Изменить размер шрифта - +
(Начало о зеркалах. Потом:)

 

         Вы так близки мне, так родны,

         Что, будто, вы и не любимы.

         Должно быть, так же холодны

         В раю – друг к другу – серафимы…

         И вольно я вздыхаю вновь.

         Я – детски! – верю в совершенство.

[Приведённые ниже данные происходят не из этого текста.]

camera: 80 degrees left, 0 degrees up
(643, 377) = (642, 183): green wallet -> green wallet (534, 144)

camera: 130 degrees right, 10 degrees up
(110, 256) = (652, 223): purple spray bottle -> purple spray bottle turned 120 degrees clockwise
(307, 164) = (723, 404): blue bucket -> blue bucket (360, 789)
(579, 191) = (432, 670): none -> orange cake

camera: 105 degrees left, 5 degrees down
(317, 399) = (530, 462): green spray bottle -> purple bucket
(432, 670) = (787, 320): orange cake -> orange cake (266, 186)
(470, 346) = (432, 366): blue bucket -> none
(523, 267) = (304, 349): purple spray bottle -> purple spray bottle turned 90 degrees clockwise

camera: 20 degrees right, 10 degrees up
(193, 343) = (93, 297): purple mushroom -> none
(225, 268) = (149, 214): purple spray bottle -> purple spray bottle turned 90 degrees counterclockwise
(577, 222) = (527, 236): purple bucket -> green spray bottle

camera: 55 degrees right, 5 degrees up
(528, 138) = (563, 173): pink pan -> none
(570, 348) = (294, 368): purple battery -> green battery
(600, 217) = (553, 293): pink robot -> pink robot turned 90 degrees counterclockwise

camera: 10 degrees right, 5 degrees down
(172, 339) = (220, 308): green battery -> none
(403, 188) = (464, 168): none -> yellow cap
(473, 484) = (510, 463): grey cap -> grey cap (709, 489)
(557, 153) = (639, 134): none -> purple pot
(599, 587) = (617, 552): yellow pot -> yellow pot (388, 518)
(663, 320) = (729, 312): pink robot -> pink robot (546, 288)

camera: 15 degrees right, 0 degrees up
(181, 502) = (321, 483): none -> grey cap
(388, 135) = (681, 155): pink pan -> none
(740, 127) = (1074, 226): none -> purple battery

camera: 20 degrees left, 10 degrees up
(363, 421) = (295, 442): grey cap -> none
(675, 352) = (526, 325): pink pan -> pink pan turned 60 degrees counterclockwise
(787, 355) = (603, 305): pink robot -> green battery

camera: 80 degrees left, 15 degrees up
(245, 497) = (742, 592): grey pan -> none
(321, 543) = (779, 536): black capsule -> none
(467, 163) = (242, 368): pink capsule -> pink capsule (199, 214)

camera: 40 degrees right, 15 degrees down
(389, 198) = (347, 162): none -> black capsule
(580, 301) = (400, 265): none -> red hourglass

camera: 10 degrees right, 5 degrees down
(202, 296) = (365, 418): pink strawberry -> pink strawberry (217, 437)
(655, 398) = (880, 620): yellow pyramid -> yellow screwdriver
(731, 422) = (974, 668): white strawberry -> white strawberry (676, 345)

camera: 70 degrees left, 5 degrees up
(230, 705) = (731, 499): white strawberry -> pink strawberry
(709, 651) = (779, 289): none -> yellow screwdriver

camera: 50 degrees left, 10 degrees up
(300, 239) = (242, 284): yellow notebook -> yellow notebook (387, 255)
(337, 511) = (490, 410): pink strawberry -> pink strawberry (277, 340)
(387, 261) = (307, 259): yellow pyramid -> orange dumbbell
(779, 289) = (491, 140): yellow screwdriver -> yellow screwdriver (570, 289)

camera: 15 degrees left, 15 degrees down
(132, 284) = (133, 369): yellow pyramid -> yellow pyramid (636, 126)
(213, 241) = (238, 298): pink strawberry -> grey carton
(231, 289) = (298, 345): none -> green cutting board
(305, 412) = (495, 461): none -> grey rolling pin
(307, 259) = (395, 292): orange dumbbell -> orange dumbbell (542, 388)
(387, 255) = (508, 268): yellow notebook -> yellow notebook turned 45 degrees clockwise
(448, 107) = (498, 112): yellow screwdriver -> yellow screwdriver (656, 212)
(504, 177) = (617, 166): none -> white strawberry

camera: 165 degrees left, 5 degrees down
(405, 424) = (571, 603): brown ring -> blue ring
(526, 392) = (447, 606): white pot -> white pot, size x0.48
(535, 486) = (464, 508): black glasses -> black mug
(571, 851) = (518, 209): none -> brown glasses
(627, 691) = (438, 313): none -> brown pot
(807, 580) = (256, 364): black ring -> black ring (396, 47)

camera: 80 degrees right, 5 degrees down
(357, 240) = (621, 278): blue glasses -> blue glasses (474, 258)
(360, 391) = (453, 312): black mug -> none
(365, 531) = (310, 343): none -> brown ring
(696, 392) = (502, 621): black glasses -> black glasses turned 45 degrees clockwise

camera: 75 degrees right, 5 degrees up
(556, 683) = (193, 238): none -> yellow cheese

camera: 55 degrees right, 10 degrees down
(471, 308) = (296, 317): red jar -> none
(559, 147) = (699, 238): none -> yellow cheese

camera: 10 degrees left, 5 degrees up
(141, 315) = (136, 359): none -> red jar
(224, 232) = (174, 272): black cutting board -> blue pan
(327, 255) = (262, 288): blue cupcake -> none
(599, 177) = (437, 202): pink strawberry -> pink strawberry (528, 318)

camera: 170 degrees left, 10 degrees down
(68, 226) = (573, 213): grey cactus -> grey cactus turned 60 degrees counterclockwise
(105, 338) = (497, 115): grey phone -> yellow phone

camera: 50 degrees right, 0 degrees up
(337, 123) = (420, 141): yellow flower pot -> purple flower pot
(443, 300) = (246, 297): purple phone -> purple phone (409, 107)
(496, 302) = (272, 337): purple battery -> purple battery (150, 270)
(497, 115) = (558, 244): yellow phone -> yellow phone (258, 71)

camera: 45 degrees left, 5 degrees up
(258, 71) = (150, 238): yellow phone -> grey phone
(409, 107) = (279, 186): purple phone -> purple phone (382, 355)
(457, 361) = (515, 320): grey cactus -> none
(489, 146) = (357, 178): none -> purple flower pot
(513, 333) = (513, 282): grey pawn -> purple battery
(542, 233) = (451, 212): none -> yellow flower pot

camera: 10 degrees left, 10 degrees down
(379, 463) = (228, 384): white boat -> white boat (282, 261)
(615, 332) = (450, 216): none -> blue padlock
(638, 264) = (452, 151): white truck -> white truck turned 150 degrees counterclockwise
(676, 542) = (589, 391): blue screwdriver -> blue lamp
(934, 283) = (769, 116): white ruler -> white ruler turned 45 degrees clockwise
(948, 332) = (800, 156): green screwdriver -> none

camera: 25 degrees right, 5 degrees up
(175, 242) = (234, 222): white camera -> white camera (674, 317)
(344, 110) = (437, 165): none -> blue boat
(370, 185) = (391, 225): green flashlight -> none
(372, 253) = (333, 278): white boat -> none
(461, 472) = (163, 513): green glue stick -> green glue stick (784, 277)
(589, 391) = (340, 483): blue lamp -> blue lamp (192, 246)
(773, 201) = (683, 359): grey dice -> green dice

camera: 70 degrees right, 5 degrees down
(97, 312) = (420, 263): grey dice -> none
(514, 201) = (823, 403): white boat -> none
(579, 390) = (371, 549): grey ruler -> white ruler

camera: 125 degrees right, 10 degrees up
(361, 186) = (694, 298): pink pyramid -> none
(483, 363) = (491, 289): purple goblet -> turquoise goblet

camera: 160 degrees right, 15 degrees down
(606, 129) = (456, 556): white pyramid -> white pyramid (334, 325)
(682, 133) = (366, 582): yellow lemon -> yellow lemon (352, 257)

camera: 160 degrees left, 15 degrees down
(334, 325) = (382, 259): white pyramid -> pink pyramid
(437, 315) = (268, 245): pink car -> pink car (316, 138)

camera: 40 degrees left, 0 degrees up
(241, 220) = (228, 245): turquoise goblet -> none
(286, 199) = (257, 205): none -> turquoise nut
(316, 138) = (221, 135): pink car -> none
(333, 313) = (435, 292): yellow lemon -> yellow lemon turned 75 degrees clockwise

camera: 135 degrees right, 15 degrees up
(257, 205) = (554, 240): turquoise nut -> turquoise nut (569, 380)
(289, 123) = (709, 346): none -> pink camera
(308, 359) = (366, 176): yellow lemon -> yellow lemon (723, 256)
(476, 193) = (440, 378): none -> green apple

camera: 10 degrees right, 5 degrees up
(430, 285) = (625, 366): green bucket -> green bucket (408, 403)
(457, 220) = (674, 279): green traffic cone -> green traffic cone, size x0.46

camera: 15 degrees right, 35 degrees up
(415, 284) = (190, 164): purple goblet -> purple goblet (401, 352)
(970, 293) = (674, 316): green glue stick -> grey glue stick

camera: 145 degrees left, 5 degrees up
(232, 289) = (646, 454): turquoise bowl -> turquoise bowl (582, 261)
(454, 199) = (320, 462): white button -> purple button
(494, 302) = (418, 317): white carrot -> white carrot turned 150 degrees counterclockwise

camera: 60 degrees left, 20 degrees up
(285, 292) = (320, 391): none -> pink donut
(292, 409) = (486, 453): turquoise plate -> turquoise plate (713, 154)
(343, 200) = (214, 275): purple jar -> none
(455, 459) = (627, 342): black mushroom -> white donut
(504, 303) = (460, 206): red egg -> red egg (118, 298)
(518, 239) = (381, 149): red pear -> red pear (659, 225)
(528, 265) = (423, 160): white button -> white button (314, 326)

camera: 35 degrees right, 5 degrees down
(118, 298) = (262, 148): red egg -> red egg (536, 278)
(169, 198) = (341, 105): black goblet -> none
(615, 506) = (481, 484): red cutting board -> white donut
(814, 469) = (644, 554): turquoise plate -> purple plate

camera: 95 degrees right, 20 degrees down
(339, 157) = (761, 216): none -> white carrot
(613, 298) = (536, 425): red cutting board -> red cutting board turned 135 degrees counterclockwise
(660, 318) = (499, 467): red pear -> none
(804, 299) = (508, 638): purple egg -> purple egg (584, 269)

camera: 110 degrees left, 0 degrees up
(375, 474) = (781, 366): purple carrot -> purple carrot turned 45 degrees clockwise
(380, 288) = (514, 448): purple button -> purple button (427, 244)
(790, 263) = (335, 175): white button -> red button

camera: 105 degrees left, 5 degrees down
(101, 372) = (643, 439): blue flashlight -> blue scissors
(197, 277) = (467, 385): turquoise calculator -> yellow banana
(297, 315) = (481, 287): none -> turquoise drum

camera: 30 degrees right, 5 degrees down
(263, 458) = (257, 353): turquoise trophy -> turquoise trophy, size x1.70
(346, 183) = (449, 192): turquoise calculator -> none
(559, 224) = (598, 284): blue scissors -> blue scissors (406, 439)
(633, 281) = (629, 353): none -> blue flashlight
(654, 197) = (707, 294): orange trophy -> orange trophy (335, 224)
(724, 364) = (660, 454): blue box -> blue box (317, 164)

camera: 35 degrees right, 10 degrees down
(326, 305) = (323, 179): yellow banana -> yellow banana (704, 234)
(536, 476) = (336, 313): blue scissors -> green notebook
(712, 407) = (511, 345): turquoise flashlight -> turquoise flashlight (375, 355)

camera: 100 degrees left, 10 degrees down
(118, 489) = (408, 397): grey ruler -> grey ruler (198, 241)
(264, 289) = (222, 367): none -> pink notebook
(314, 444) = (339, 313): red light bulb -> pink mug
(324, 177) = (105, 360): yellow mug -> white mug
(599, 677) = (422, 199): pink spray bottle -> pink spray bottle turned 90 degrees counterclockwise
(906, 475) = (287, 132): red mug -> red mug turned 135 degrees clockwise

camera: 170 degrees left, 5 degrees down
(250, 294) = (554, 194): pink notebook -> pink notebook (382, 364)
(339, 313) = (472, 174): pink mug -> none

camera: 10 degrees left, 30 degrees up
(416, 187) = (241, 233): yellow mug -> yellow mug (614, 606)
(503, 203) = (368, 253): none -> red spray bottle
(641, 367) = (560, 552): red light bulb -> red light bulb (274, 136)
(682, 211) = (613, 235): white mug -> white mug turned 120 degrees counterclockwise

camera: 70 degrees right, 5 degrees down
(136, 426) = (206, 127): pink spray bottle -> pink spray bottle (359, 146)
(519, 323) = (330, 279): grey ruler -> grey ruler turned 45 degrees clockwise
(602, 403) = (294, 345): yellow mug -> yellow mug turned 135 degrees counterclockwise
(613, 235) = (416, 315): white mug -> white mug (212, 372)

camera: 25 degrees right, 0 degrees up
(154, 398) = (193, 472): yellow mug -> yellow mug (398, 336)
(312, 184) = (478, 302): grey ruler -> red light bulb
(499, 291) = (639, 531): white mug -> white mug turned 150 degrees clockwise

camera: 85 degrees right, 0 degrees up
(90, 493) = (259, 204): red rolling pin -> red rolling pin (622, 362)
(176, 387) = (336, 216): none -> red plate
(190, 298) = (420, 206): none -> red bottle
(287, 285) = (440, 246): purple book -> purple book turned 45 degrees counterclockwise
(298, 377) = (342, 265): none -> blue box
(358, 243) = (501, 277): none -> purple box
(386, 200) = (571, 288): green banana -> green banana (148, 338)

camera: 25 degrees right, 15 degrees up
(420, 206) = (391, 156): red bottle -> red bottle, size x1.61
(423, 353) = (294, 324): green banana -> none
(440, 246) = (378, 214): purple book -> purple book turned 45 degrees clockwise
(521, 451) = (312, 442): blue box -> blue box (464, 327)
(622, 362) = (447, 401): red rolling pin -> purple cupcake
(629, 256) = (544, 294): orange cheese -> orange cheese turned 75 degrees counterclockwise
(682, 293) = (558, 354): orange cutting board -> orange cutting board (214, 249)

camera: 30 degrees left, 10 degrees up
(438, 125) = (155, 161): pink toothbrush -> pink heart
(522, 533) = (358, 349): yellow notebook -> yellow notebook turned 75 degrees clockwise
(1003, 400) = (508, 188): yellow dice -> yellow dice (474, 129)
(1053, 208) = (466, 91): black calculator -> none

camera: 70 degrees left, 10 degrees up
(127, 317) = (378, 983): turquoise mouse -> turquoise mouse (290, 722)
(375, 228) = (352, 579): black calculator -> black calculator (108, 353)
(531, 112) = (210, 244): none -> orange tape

         Быть может… это не любовь… Но так…

 

(непомерная пауза и – mit Nachdruck[3 - Порыв (нем.).] всего существа!) – похоже – (почти без голоса)

 

         …на блаженство…

 

Стихи, собственно, кончаются здесь, но как в жизни, вторым прощанием:

 

         А ваша синяя тетрадь

         С стихами… было все – так ново!

         И понял я, что, вот – страдать —

         И значит – полюбить другого,

 

Незабвенное на похоже и так ударение, это было именно так похоже… на блаженство! Так только дети говорят: так хочется! Так от всей души – и груди. Так нестерпимо-безоружно и обнаженно и даже кровоточаще среди всех – одетых и бронированных.

 

 

* * *

 

Кузминского пенья я не дождалась, ушла, верная обещанью. Теперь – жалею. (Жалела уже тогда, жалела и уходя, жалела и выйдя – и дойдя – и войдя. Тем более что моя больная, не дождавшись меня, то есть не поверив обещанию, которое я сдержала, – спокойно спала, и жертва, как все, была напрасной.)

 

Все:

 

– Но Михаил Алексеевич еще будет читать!

 

Я, твердо:

 

– Но я обещала!

 

– Но Михаил Алексеевич, может быть, будет петь!

 

Я, жалобно:

 

– Но я обещала!

 

Подходит мой милый верблюжий Сережа. Подходит сам Кузмин, чье присутствие я весь вечер непрерывно всеминутно неослабно на себе, как определенное давление, чувствовала.

 

– Останьтесь же, вы так мало побыли! (И последний невинный неотразимый довод:) Я, может быть, буду петь.

 

(Шепот и волнение голов, как ржи под ветром: “Будет петь… Будет петь… Будет петь…”).

 

– Но разве можно уйти после первой песни? Я тогда просто не уйду – никогда. Потому – ухожу сейчас.

 

– Какая вы, однако, твердая! – восхищенно и немного ошельмованно – Кузмин.

 

– Ein Mann – ein Wort!

 

– Но вы ведь – Frau!

 

– Нет! Mensch! Mensch! Mensch[4 - “Человек – слово!” – “Но вы ведь – женщина!” – “Нет! Человек! Человек! Человек!” (нем.)]!

 

Последнее, что помню – последним оборотом головы – Кузмина, уже подходящего к роялю.

 

 

* * *

 

И все они умерли, умерли, умерли…

 

Умерли братья: Сережа и Лёня, умерли друзья: Лёня и Есенин, умерли мои дорогие редакторы “Северных Записок”, Софья Исааковна и Яков Львович, умер позже всех, в Варшаве, – Лорд, и теперь умер Кузмин.